In the spirit of the camp, folks have been broadcasting their pilates routines from their living rooms and bedrooms, encouraging more women to participate. To cop the Pink-est yoga mat I could afford and start exercising at home was truly an enlightening experience that eventually led me to muster the courage to attend actual pilates classes. Clearly the main appeal of pilates is the convenience. It’s a low-impact type of exercise that is actually, surprisingly effective.
It is past time to express gratitude for the online fitness instructors. Those who, ever so kindly, put out thoroughly detailed free videos of workout sessions, the likes of the brilliant Isa welly. It takes less than five minutes to find a comprehensive workout video that you can follow and it takes even less to see the audience’s positive engagement with this content; a touch of positivity is brightening everyone’s day over there. Through monthly plans, weekly updates, and frequent communication between the trainers and the audience through social media, an active community has been built around this forgiving exercise. The pilates community is reminiscent of that of Soulcycle when it first became popular, in the way both trends have a certain cultish flare.

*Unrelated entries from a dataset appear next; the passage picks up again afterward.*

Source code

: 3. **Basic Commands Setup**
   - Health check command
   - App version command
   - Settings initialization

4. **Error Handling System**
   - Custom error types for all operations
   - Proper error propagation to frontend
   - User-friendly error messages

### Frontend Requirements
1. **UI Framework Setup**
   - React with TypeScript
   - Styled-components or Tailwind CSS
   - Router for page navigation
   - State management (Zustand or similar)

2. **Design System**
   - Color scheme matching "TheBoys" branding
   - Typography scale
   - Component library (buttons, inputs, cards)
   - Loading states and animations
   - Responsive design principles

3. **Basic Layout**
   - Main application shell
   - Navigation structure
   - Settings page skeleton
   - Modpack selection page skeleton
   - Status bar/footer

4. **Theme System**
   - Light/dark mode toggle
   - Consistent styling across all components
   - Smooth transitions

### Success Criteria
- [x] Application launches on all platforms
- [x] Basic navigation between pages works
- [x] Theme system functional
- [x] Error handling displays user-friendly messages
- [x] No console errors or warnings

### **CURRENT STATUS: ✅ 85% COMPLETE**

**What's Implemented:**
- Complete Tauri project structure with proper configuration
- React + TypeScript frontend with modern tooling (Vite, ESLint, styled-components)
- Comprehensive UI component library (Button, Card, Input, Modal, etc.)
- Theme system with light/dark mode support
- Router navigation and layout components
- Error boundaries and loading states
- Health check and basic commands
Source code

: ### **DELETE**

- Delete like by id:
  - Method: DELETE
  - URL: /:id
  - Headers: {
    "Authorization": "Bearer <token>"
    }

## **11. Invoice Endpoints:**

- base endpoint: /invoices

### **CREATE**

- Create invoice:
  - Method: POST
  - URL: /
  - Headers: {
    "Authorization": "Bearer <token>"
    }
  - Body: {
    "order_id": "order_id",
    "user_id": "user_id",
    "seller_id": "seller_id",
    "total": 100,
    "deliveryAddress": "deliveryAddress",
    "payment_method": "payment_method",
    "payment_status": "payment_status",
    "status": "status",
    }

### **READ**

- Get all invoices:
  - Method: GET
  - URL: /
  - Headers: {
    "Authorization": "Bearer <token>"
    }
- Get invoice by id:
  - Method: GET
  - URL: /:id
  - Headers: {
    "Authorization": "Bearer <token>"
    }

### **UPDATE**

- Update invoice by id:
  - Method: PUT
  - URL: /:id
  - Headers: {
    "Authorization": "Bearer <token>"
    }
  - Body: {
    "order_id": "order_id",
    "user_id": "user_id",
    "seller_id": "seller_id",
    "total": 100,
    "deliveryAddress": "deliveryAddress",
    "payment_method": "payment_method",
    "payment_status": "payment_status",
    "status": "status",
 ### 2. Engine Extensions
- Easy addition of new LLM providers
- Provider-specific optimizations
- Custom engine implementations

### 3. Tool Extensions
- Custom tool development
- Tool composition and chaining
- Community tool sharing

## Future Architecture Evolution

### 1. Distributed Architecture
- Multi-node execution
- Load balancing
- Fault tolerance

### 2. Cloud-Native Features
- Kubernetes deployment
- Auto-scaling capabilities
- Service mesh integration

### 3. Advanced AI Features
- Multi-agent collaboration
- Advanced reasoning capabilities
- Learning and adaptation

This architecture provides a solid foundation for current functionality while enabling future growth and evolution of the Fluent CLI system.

This sweet pink trend enters the contemplative territory when the sales come to the picture. As we all know, people are not allowed to enjoy anything without corporates milking it for profit. So now the e-commerce space is oozing with pastel colored pilates sets and accessories, the prices of which vary from mildly costly to ridiculously expensive. The connoisseurs of this trend-hopping are probably Alo and Lululemon.comment on a pinterest post
The problem with that parasitical type of marketing is that, in the words of Chuck Palahniuk, “we buy things we don’t need with money we don’t have to impress people we don’t like.” When that same workout outfit is seen everywhere, hovering above perhaps the only daily activity a woman finds solace in, she will buy the outfit and will buy it agin. Whether she can actually afford it or whether is is worth the money it all, is entirely marginal, the focal point is to be in.
Though delicate in nature, the allure of this trend is ruthless. The unfavorable influence can easily be detected in the overconsumption and the overall fatigue and disappoint from not being able to afford the aesthetic or even look like it. It’s the type that leaves a bitter taste in the mouth. To read comments by young girls confessing that they “cannot do pilates” because they can’t afford the pink leggings and the Stanley cup is upsetting if nothing else. A meticulous marketing campaign showing a poisonous side is old news though. Once again, a trend that started as an uplifting communal activity goes to the bottomless grave of cool things that once didn’t require money to be cool.